Thankfully, he still has his testicles intact, but Baris appears from the shadows, pointing a gun at him. The audiences are overcome with a feeling of dread imagining the fate of the hero. However, Hirald, who was thought to be dead, emerges to be the rescuer in the final moment. As she perforates the chest of Baris with the help of her hand, Baris dies on the spot, especially since he does not possess the same cell-regenerating abilities as Snow.

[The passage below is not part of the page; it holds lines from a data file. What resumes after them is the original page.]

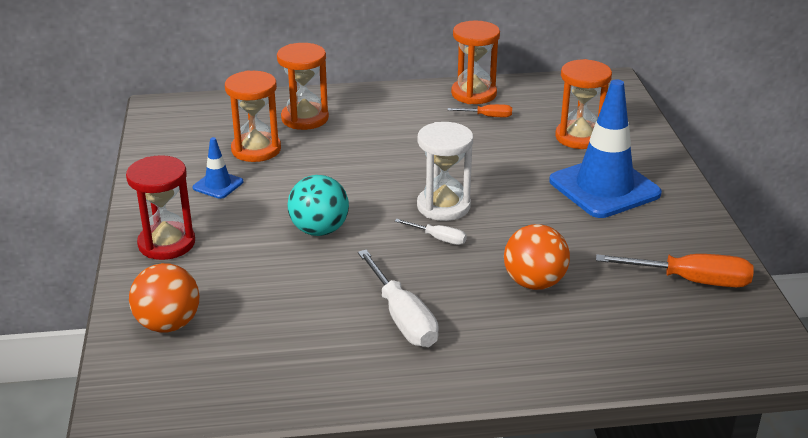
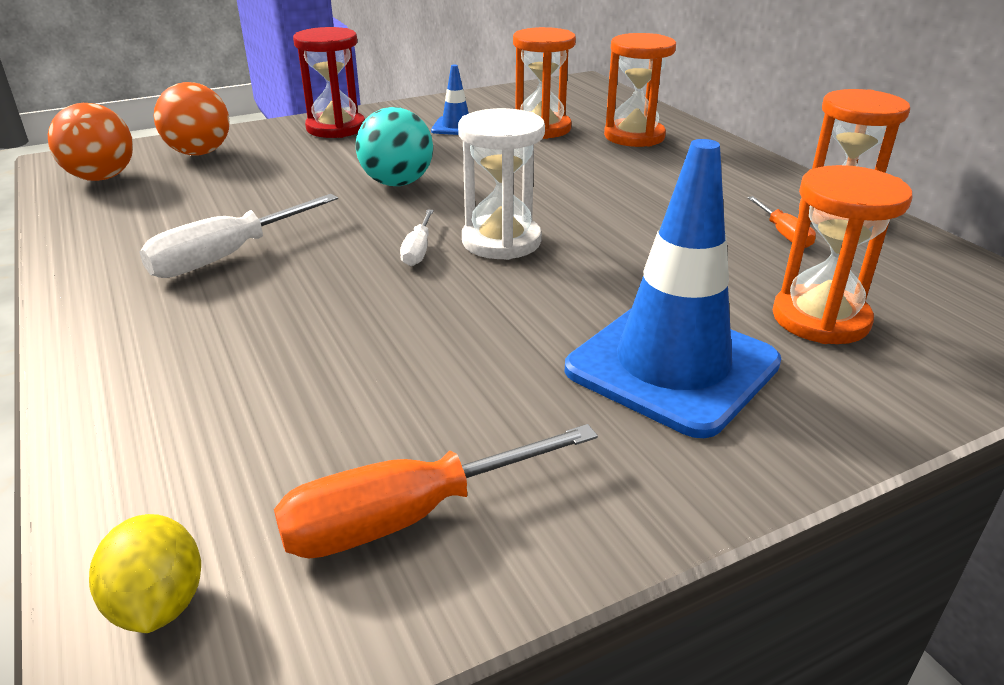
camera: 70 degrees right, 0 degrees up
orange ball [504,224,570,290] -> orange ball moved to [48,103,133,181]
orange screwdriver [596,254,753,287] -> orange screwdriver turned 75 degrees clockwise [274,424,598,559]
none -> yellow lemon [89,514,201,633]

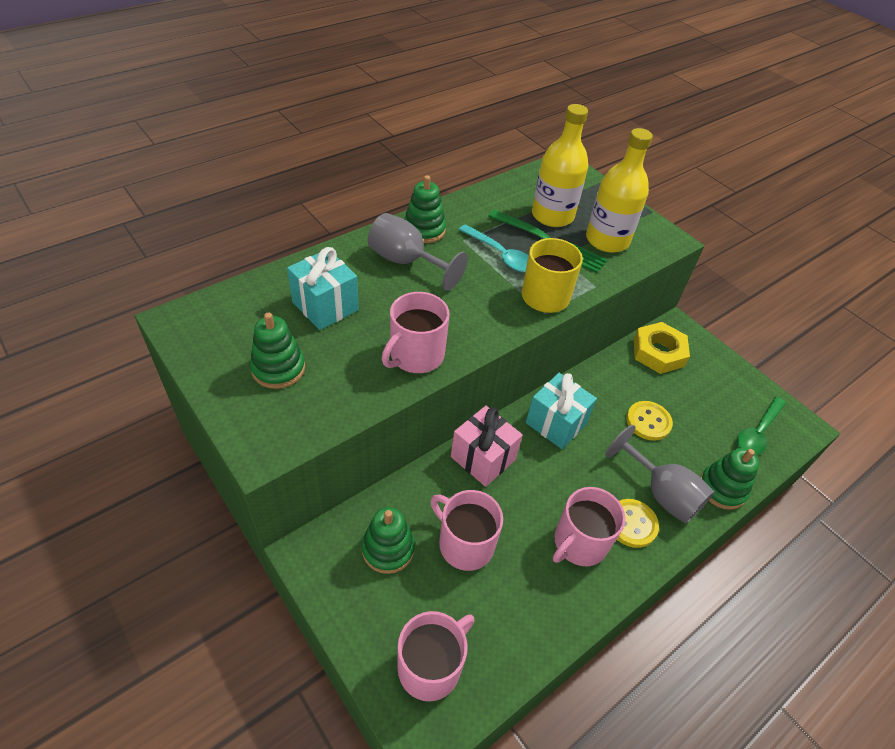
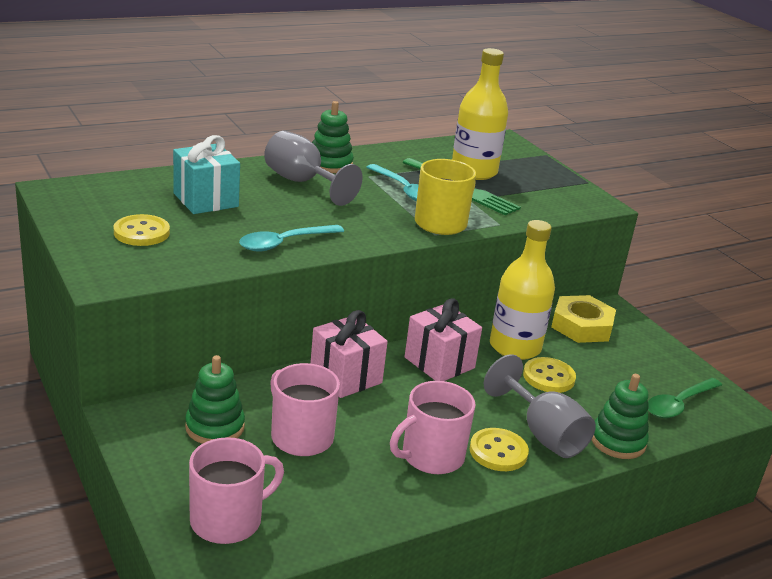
camera: 10 degrees right, 20 degrees down
green stacking toy [250,312,305,389] -> yellow button [114,214,170,246]
pink mug [382,292,450,373] -> turquoise spoon [239,225,344,252]
turquoise gift [526,373,597,449] -> pink gift [405,298,482,381]
yellow bottle [586,128,653,253] -> yellow bottle moved to [490,220,555,360]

Why Does Everyone Want Snow?
Snow is gifted with immortality. He has a special cell regeneration ability that makes his body heal faster than normal. When Snow and Hirald go to his house, Snow divulges that the house is 200 years old. He also discloses that his wife died 123 years ago. While it is not clear whether the cause of her death is natural or unnatural, we are certain from the plot that the wife aged naturally while Snow has not aged to this day. The immortality of Snow is the reason that everybody’s looking for him. Maybe the character of Snow is symbolic of the undying patriarchy in the science fiction genre and post-humanist society at large.
What is in the Package?
The story begins with Snow going to a marketplace to get a package. He retrieves the shipment from a grotesque-looking alien and leaves. The alien says that getting these things from Earth is difficult and increasingly expensive. We do not see the package until later in the plot when Snow reaches his backwaters home. The package contains fresh strawberries, which, we get the impression, are rarities in the bleak high-tech world.